Finty Williams plays Barbara Jackson. Her theatre work includes The Divide (The Old Vic), Blithe Spirit (The Mill at Sonning), Dinner with Friends (Park Theatre), The Vote (Donmar Warehouse – also More4), The Armour (Defibrillator Theatre), The Lightning Child, Macbeth, Bedlam (Shakespeare’s Globe), Luise Miller (Donmar Warehouse) and Twelfth Night (National Theatre). Her television work includes Doc Martin, The Cranford Chronicles, Born and Bred and Tales From the Crypt; and for film, Six Minutes to Midnight, We Can Be Heroes, Delicious, The Good Night, Ladies in Lavender, Gosford Park, The Importance of Being Earnest, The Secret Rapture and Mrs Brown.

Jasper Britton returns to the Menier Chocolate Factory to play Stewart – he previously appeared in Little Shop of Horrors. His theatre work includes Scrooge, What the Butler Saw (Curve, Leicester), The Blinding Light (Jermyn Street Theatre), The Libertine (Theatre Royal Bath and Theatre Royal Haymarket), Richard II, Henry IV, The Jew of Malta, Marat/Sade (RSC), Race, Private Lives(Hampstead Theatre), The Last Cigarette (Chichester Festival Theatre and West End), Oedipus (National Theatre), Plague Over England (Finborough Theatre) and Rhinoceros (Royal Court Theatre). His television work includes Garrow’s Law, The Royal, Semi Detached, My Dad’s the Prime Minister and Murder in Mind; and for film, Rise of the Foot Soldiers 2, Blood, Anonymous, Morris: A Life with Bells On, Black Beard, Nostradamus and The New World.

Hugh Whitemore (1936 – 2018) began his writing career in British television (contributing to The Wednesday Play, Armchair Theatre and Play for Today) and twice received Writers' Guild Awards. Film credits include The Return of the Soldier (an adaptation of the novel by Rebecca West), Mel Brooks' production of 84 Charing Cross Road, Utz, (an adaptation of Bruce Chatwin's novel) and Franco Zeffirelli's Jane Eyre. His other stage plays include Stevie, Breaking the Code, The Best of Friends, It's Ralph, A Letter of Resignation, Disposing of the Body, God Only Knows and a new version of Pirandello's As You Desire Me. These plays have been translated into many languages and produced throughout the world. His work has twice been named Best Single TV drama by the UK Broadcasting Press Guild, he has received the Scripter Award in Hollywood (for 84 Charing Cross Road), the Script Prize at the 1998 Monte Carlo Festival (for his adaptation of A Dance to the Music of Time) and a special Communications Award from the American Mathematical Society (for Breaking the Code). He was a Fellow of the Royal Society of Literature and an Honorary Fellow of King's College, London.

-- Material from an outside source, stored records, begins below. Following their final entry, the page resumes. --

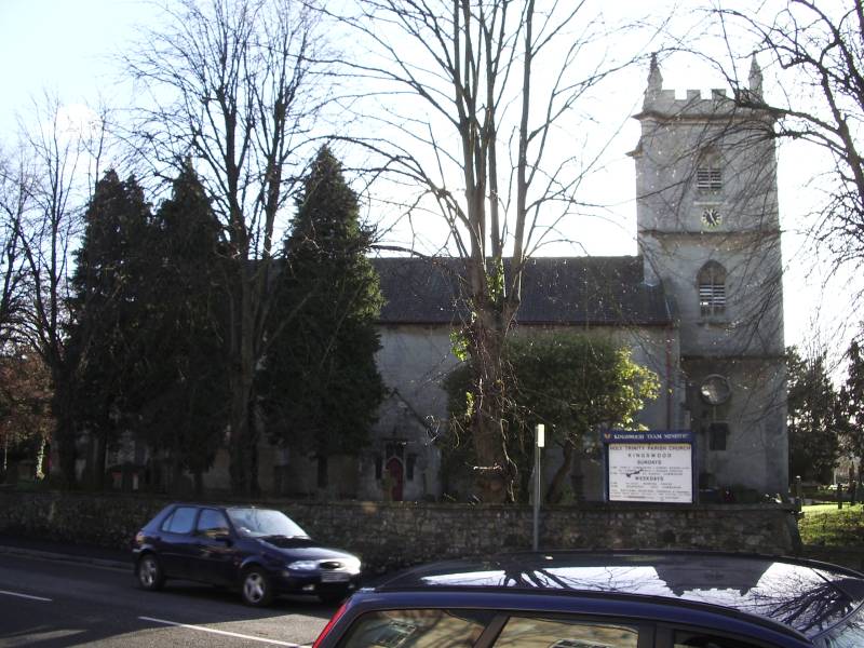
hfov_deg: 52.6
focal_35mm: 35
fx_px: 874
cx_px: 432
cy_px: 324
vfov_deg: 40.7
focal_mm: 5.8
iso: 50
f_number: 4.3
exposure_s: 1/100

Hannah Chissick directs. Her most recent work includes Mother Courage and Her Children and the UK professional première of the musical Side Show (Southwark Playhouse), Down the Dock Road (Liverpool Royal Court), both for the NYMT - Brass (Hackney Empire) and Sunday in the Park With George (The Other Palace), Rags and Amour (Royal Academy of Music), Marry Me a Little (St James Studio) and Teechers (John Godber Theatre Company). She was Assistant Director to Matthew Warchus on the play Art in London and New York and was Associate Director on his acclaimed production of Boeing Boeing, directing casts in London, on Broadway and in Melbourne. In 2003, she became the youngest women to become an Artistic Director in the UK, when Harrogate Theatre appointed her at the age of 25. Other credits include the critically-acclaimed revival of Side by Side by Sondheim (The Venue, London), Abigail's Party (Northcott Theatre Exeter), Teechers (Haymarket Theatre, Basingstoke), a tour of Grumpy Old Women Live, the world première of Horrid Henry - Live (tour and West End), and the world premiere of Pushing Up Poppies (Theatre503).